On Writing Well: An Interview with Christin Evans of the Booksmith

As a part of our On Writing Well series, we reached out to the incredible Christin Evans, the owner of the best bookstore in San Francisco, the Booksmith.

Christin’s job connects her to a large number of great writers, and her advice on writing  is very welcome. Thanks Christin for your wise words!

1. What would the best advice you’d offer writers about the writing process?

Join a writing group! Or even better, join several.  One of the hardest challenges for authors is finding an audience for their work and it helps to get a start on that process before your work is published.

With so many new titles coming out every year, established and debut authors struggle to find readers.  Writers who are the most successful marketers of their work are usually affiliated with a school group or with a writers’ workspace or a tight-knit group of local writers who support one another. I’d advice every writer to find their support group as they continue to craft their work.

2. How important is it for a writer to have community support? What are the main benefits of community?

The main benefits are feedback, support and encouragement, and helping writers spread the word about what they are writing and why it’s worth consideration from readers.

When an author starts the process of marketing & selling his/her work, they often start with friends and family.  You can always try to get into the NY Times or on Jon Stewart, those are both very good ways to go, but for most authors, they start by planting many seeds with people who know them, then it works out over time.

3. Why is the independent local bookstore valuable for a community?

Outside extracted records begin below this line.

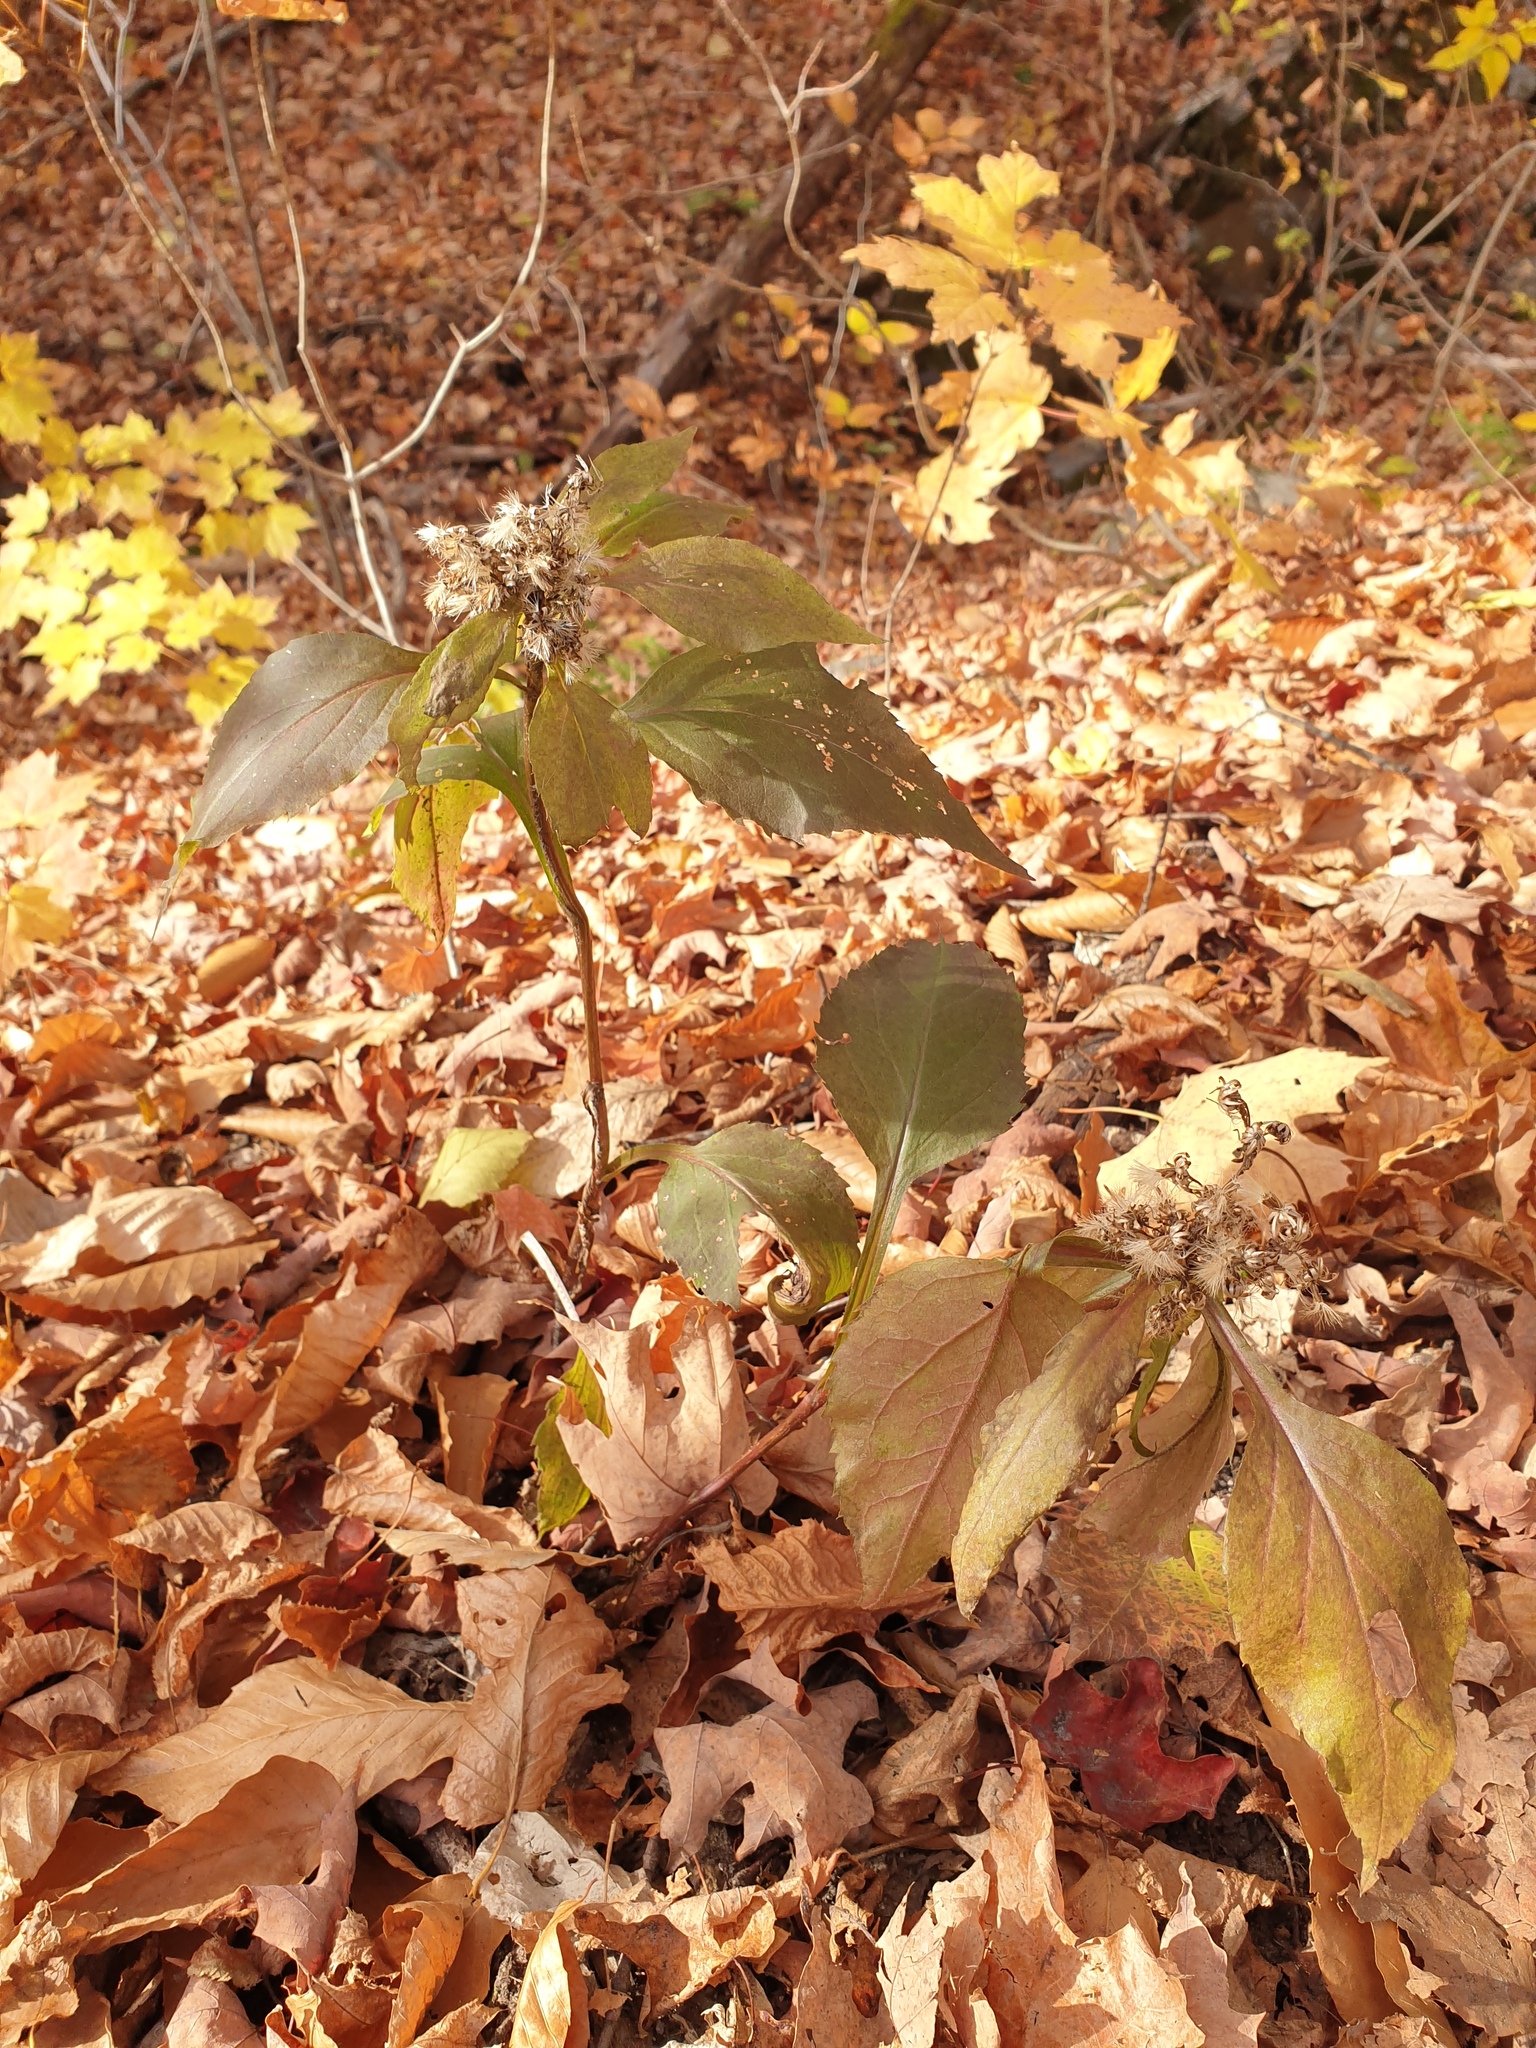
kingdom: Plantae
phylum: Tracheophyta
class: Magnoliopsida
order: Asterales
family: Asteraceae
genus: Solidago
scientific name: Solidago macrophylla
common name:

How does the Booksmith fulfill that role?

A major publisher revealed to me that although independent bookstores represent less than 10% of their overall book sales, independent bookstores account for about 50% of sales in the first 6 months after a new title releases.  This indicates that physical bookstores are still very important in the discovery phase.

Local bookstores provide a cultural experience for readers, provide a nurturing environment for emerging writers and they enable positive social change in their local communities.

When we took over the reins of the Booksmith four years ago, we sought to strengthen what was at the core of this landmark bookstore in San Francisco’s Haight-Ashbury neighborhood.  Through a remodel, we worked to make the space welcoming and great for browsing.  We also host several Community Forum events throughout the year, which are focused on topics critical to our neighborhood.

4. What is your favorite book?

Pia, you know that’s the hardest question to ask a bookstore owner!  I have so many favorites.  If I were stranded on a desert island, I’d take Pride & Prejudice (I’m a romantic at heart).  But there have been so many great books that have come out recently that I can highly recommend including, books on Wikileaks and New Media including “The Late Age of Print” by Ted Striphas.  There is great narrative nonfiction by Bill Bryson, Steve Martin (“Born Standing Up”), Ruth Reichel (“Garlic & Sapphires) and Erik Larsson (“Devil in the White City”).  And of course my favorite literary fiction titles including “Interpreter of Maladies” and “Unaccustomed Earth” by Jhumpa Lahiri.

5. What is your favorite thing about HubPages?

It’s a great concept! To provide writers with a space to bring a community of support around their writing.  As a reader, I also like the features you offer for new discovery.  I enjoy flipping through the front page feature articles to see the diversity of stories offered.